Surprisingly, with the first glimmer of daylight on the horizon, the same tones of sorrow and pain were intermingled also in the thoughts of Esther-Minna, whose heart was pierced by a fine new longing. Unlike the slave who was being tossed about in the old woodcarver’s cottage on the right bank with the kisses and bites of three unbridled women, the painful longing in the Jews’ house in the Rue de la Harpe next to Saint Michael’s fountain aimed gently and compassionately in the opposite direction, from north to south. Ever since that night when Ben Attar first appeared in her house with the boy, she had ostensibly been waiting only for the moment when she would finally be freed from the nightmare of the southern expedition that had come to turn her world upside down, but now, as the moment of their departure came closer and closer, Mistress Abulafia felt a certain sadness at losing her discomfited visitors, perhaps especially because of her new anxiety about the Andalusian child who had finally sunk into a deep sleep in her husband’s bed. For after he had finished mumbling and groaning his confession in the outlandish, impenetrable language of the Ishmaelites, he began, this time in the familiar and holy tongue of the Jews, to recount his fears concerning the imminent sea voyage.

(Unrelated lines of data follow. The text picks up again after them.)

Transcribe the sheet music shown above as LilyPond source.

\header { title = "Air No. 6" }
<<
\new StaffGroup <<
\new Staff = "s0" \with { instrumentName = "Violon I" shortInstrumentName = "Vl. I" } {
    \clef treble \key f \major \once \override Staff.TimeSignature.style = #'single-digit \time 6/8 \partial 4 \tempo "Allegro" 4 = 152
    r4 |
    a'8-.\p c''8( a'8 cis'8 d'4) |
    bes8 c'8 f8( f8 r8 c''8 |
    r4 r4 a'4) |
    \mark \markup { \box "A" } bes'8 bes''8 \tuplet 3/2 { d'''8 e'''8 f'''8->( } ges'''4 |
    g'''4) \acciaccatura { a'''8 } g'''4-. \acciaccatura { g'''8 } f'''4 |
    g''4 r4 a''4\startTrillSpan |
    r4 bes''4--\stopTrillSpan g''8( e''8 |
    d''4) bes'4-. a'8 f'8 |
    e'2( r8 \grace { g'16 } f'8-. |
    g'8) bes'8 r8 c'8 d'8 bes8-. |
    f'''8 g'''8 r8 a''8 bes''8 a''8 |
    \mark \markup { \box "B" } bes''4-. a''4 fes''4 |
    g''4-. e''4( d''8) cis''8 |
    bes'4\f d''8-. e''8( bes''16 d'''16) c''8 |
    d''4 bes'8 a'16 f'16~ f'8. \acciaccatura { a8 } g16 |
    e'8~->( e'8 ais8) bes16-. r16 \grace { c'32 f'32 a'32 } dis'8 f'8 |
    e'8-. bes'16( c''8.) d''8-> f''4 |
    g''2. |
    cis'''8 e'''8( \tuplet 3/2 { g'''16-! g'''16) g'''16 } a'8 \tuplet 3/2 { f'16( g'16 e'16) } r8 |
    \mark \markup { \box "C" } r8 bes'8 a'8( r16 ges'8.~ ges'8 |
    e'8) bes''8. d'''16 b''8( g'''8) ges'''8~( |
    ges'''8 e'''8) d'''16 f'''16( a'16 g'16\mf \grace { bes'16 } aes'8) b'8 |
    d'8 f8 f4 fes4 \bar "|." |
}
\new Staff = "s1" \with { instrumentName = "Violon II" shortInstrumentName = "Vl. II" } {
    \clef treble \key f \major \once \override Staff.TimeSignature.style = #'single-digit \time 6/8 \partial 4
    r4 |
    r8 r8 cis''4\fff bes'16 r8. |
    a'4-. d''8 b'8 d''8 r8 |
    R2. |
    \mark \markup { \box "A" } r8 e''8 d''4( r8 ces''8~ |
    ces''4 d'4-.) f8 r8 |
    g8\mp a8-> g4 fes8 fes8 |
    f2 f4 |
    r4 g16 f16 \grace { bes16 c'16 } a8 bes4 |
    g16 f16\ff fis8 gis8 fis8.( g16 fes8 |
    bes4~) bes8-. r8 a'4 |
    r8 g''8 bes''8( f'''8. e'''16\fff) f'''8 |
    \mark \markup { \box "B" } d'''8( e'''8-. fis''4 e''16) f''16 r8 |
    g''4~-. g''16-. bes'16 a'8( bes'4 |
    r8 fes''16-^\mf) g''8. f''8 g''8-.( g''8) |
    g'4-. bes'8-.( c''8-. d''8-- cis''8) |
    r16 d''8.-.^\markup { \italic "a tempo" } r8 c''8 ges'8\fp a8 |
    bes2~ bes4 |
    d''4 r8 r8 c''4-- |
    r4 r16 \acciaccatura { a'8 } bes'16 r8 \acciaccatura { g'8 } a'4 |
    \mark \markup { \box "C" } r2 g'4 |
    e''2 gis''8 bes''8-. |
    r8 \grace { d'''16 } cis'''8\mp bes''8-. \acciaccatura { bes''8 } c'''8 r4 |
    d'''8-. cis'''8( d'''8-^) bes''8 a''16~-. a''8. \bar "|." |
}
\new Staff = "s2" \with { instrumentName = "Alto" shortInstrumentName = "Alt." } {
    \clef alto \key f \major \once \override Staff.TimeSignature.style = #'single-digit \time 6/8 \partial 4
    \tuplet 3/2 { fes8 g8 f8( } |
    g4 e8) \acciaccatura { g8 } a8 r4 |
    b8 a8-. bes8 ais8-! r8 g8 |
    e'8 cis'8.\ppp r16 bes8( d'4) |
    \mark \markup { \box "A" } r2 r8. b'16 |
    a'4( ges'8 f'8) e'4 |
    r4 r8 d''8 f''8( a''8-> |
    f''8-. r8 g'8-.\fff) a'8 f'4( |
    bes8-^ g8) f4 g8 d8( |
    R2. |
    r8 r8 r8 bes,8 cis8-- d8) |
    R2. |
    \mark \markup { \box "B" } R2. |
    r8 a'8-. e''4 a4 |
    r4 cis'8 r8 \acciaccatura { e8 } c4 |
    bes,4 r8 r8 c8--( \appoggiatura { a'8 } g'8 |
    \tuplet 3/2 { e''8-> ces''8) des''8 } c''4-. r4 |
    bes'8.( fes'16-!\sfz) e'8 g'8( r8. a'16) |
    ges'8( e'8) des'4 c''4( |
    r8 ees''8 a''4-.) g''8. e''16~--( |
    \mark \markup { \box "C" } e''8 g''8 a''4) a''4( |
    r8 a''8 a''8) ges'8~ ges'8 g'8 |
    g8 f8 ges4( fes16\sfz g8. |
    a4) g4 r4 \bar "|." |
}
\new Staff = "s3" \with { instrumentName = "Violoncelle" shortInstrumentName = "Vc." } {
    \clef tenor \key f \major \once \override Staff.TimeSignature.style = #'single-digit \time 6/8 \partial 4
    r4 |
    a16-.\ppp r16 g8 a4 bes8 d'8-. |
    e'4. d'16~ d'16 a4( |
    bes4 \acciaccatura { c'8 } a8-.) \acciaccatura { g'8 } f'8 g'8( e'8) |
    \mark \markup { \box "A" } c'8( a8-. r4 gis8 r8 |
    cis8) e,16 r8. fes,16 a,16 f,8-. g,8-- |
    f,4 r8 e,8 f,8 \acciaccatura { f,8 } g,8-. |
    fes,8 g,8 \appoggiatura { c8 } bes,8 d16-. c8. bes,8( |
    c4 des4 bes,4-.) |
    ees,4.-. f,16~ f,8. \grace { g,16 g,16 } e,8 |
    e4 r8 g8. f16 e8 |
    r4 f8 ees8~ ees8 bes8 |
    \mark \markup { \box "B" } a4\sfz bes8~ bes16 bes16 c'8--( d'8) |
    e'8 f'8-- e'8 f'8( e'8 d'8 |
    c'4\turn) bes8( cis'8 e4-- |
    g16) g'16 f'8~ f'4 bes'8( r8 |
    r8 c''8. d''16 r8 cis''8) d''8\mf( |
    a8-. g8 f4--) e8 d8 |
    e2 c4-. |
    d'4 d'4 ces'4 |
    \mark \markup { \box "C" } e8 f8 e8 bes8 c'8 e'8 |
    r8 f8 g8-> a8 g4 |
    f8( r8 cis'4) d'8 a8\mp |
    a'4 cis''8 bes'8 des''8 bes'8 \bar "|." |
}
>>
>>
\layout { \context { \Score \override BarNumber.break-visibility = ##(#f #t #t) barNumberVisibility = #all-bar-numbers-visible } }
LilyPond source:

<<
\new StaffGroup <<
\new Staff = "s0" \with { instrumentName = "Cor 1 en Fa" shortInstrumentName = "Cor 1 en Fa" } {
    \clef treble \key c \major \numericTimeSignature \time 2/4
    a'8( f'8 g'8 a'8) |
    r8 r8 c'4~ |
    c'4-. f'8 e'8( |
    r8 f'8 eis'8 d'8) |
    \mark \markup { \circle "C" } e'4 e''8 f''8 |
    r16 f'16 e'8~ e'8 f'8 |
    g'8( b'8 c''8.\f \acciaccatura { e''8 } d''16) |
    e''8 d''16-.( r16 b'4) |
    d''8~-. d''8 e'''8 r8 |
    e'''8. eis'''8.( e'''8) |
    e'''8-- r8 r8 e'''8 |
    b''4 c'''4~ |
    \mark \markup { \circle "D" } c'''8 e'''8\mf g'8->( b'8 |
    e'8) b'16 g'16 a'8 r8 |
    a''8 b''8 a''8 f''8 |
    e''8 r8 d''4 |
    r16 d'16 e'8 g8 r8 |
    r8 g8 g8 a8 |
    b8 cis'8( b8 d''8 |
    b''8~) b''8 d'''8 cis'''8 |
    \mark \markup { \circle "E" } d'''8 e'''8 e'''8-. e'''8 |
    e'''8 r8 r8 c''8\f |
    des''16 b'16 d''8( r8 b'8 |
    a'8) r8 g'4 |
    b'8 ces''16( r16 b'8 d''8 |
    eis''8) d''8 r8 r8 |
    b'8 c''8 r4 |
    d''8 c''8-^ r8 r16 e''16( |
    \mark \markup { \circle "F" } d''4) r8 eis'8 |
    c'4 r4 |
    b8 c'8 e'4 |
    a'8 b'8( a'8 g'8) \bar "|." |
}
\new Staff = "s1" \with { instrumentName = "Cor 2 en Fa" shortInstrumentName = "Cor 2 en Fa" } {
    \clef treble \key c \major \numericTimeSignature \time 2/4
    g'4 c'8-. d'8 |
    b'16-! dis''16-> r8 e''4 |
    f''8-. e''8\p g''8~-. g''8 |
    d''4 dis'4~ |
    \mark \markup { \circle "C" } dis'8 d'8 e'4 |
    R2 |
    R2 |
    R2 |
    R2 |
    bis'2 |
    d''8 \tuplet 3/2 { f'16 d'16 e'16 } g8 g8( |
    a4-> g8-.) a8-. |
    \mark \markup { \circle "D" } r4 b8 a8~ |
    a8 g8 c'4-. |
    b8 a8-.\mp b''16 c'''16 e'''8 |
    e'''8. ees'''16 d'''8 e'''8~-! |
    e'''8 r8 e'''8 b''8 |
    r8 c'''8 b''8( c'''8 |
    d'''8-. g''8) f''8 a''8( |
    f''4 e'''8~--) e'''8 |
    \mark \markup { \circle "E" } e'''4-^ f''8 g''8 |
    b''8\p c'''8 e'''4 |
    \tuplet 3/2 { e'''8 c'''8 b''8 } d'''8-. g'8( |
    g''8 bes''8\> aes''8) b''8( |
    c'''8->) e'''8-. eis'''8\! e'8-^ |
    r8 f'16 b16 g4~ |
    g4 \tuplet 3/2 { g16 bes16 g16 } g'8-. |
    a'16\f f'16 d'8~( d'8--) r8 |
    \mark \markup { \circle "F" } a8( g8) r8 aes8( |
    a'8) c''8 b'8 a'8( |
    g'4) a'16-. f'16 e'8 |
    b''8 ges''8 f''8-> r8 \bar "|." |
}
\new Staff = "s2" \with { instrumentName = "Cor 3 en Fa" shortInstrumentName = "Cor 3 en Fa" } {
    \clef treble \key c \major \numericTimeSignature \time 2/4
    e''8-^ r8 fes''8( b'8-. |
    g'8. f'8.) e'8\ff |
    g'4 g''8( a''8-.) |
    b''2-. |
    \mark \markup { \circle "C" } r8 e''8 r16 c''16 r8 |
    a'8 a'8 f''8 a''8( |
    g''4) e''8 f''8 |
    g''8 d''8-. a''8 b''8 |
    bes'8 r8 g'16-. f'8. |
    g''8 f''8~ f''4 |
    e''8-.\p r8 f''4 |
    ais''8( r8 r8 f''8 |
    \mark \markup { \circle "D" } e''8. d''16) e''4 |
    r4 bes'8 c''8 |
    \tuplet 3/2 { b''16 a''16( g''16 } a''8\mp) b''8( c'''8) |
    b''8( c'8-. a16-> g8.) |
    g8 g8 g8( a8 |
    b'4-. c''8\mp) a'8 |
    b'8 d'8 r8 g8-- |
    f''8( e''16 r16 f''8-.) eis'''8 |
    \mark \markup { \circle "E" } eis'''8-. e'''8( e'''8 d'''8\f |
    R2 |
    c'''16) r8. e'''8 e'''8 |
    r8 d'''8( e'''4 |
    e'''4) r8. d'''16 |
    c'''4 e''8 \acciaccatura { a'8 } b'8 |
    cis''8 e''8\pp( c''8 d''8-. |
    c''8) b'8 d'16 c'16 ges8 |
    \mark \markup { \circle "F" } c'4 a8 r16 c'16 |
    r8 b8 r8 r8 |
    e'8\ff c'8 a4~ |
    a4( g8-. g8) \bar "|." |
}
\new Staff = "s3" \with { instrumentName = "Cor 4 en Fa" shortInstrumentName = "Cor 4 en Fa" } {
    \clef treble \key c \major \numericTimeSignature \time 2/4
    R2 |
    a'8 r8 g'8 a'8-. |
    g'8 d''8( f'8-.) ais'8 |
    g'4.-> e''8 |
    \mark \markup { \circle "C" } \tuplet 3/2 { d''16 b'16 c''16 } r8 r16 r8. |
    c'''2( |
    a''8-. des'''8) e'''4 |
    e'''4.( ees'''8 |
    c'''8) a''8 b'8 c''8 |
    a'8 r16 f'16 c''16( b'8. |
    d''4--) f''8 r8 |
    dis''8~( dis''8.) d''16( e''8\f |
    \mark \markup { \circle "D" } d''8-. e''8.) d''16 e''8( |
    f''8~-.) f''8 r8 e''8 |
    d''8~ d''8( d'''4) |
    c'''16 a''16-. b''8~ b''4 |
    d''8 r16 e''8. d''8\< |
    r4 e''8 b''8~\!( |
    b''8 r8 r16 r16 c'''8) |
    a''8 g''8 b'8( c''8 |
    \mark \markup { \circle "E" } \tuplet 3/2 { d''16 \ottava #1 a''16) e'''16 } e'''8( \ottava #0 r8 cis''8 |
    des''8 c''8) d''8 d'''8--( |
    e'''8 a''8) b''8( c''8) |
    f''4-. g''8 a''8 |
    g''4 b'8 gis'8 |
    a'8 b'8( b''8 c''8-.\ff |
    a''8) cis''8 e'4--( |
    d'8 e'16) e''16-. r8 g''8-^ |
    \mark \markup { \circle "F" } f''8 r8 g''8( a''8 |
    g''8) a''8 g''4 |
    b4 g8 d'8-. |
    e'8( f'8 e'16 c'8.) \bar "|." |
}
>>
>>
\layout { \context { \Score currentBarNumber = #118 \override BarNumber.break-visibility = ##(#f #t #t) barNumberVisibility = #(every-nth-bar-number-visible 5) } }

Esther-Minna had never before had a real child whom she could train in the paths of righteousness by day and watch over by night, and so when Rabbi Elbaz’s outline appeared in the doorway of her bedchamber with the first breeze of morning, she hurried out to meet him, to prevent him from depriving her of this graceful, curly-headed little boy who had finally found rest in sleep. She intensified her description of the past night’s fever, and made the father promise to let her atone for what she had occasioned with devoted nursing and suitable vigils. Yes, now she felt regret for the obstinacy of her repudiation, if not for any sin. And the rabbi from Seville rubbed the sleep from his eyes in amazement, for ever since he had first disembarked from the old guardship in the port of Paris, he had never heard a word of regret from his elegant opponent, whose blue eyes now reminded him of the blue sky of distant Andalus, which he did not know if he would ever see again.

Mistress Abulafia hastened to the tabernacle to waken her brother from a night’s sleep sweetened by the command to dwell in booths and by the rustle of the breeze in the greenery and the scent of the citron that lay beside his couch. With unusual firmness she asked the befuddled Master Levitas to allow the rabbi to lead the prayers for the day of the Great Hosanna, so that he could be the first to strip the willow by beating it with all his might in memory of the ruined Sanctuary and its worship. And so it was. To the accompaniment of the raindrops that had been skipping on the surface of the Seine since dawn and the voices of the Frankish travelers on the river, Rabbi Elbaz was the first to begin the recitation of the hosanna: May you be delivered and saved from war and from famine, from captivity and from pestilence, and from all manner of destroyers and from all manner of punishments that are experienced in the world. May you all go up to Jerusalem the pure, and may your feet trample upon those who hate you, and may your feet dance in the court of the sanctuary, and may you raise in your hands the fruit of the citron tree, palm fronds, myrtles, and willows of the brook, and say, “Hosanna, Lord saveus!”